▶ **WHAT IS BEING ASKED**: If a record contains a picture, leave the picture out and transcribe everything else exactly.

▶ **ENTRIES SHOWN**:

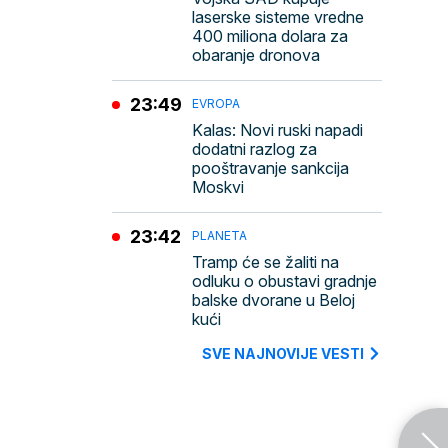
laserske sisteme vredne
400 miliona dolara za
obaranje dronova
23:49
EVROPA
Kalas: Novi ruski napadi
dodatni razlog za
pooštravanje sankcija
Moskvi
23:42
PLANETA
Tramp će se žaliti na
odluku o obustavi gradnje
balske dvorane u Beloj
kući
SVE NAJNOVIJE VESTI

▶ **WRITTEN REPLY**:
laserske sisteme vredne
400 miliona dolara za
obaranje dronova
23:49
EVROPA
Kalas: Novi ruski napadi
dodatni razlog za
pooštravanje sankcija
Moskvi
23:42
PLANETA
Tramp će se žaliti na
odluku o obustavi gradnje
balske dvorane u Beloj
kući
SVE NAJNOVIJE VESTI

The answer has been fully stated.